Lansing – Lansing 4 was modeled with an SCR and baghouse installed by 2010 to reduce NOx, mercury, and particulate emissions to comply with MATS and a CSAPR-like rule. A scrubber installed by 2016 to reduce SO2 to comply with a CSAPR-like rule. Turbine upgrade and capacity/efficiency upgrades by 2016. Various other costs to comply with CCR and water rule 316b and effluent limitation guidelines, and also including a potential cooling tower in 2020 for potential 316a/b compliance.
Louisa and Neal Units 3 and 4 – IPL is a minority owner to Louisa and Neal units 3 and 4 (4%, 28% and 25.695% respectively), while MidAmerican Energy operates the units. At Louisa, IPL assumed no additional controls. At Neal 3 and 4, the EGEAS modeling assumes a scrubber, baghouse and selective non-catalytic reduction (SNCR) by 2014 as part of MidAmerican Energy’s compliance plans.
Tier 2 Coal Fired Units – At coal-fired Tier 2 units the EGEAS modeling assumes the installation of “emissions lite” control projects by 2015 for MATS compliance. “Emissions lite” control projects include activated carbon injection (ACI) installation and electrostatic precipitator (ESP) upgrades. The units also assume various other costs to comply with CCR, water rules and effluent limitation guidelines, and potential 2020 cooling towers.

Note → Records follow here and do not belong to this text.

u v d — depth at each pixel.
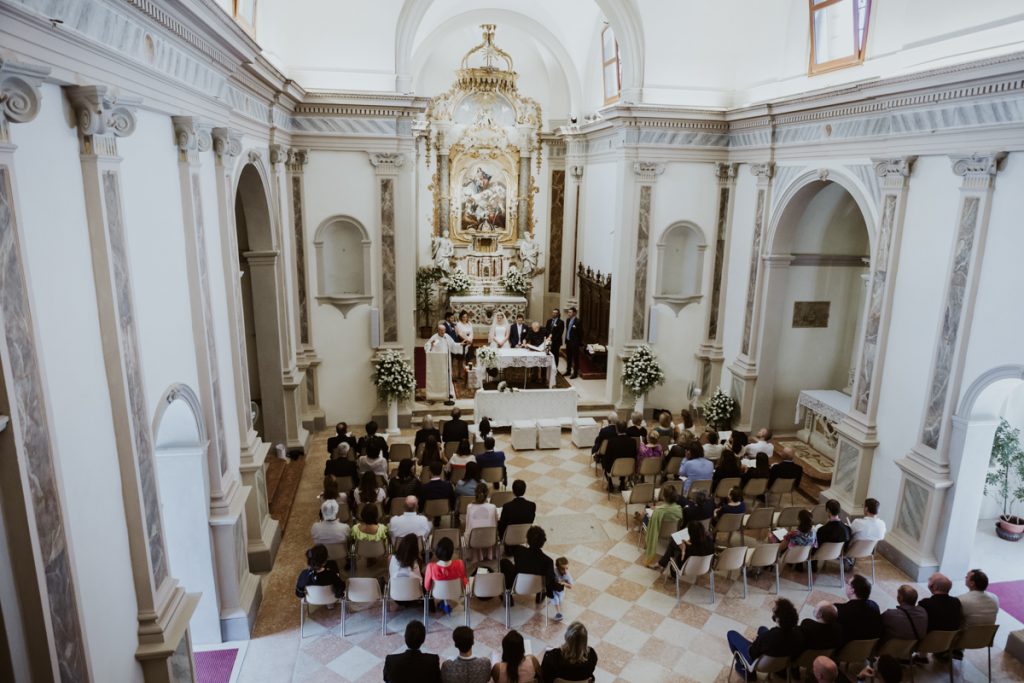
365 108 11.26
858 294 12.07
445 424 9.96
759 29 11.41
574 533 9.01
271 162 9.95
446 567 6.69
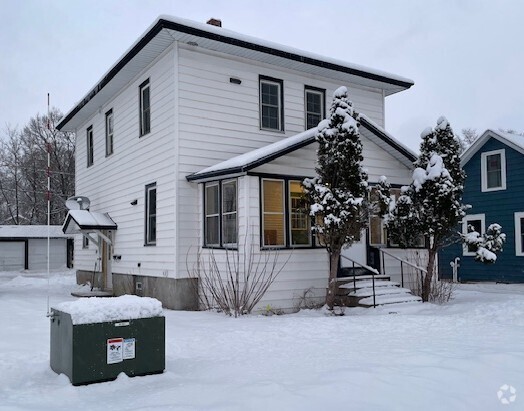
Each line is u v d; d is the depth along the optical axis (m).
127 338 6.19
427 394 5.25
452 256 24.92
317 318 11.17
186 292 13.74
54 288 21.97
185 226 13.90
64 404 5.21
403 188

Intermediate Unit Retirements – IPL plans to retire several intermediate units, some of which were identified in the 2010 Resource Plan. These units are older, smaller, less-efficient steam units that when constructed, operated on coal and have since been converted to natural gas as their primary fuel. Fox Lake 3 was converted to natural gas in 1996, Dubuque 3 and 4 were converted to natural gas in 2011 and Sutherland 1 and 3 were converted to natural gas in early 2012. Fox Lake 3 and Sutherland 1 and 3 are assumed to be retired by the end of 2016, while Dubuque 3 and 4 would be retired by the end of 2014. The Dubuque units, as well as Sutherland 1, were assumed to be retired by the end of 2014 in IPL’s 2010 Resource Plan. IPL modified the retirement date of Sutherland 1 from the end of 2014 to preserve the capacity from this unit for two additional years.